* **YOUR OBJECTIVE**
Repeat, exactly as written, the line containing "Purpose is to" and each line after it through the end of the data.

(Dataset entries)
○ ○ ○ ○

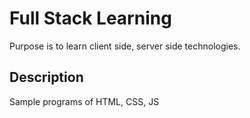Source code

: # Full Stack Learning

Purpose is to learn client side, server side technologies.

## Description

Sample programs of HTML, CSS, JS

○ ○ ○ ○

* **COMPLETED TASK**
Purpose is to learn client side, server side technologies.

## Description

Sample programs of HTML, CSS, JS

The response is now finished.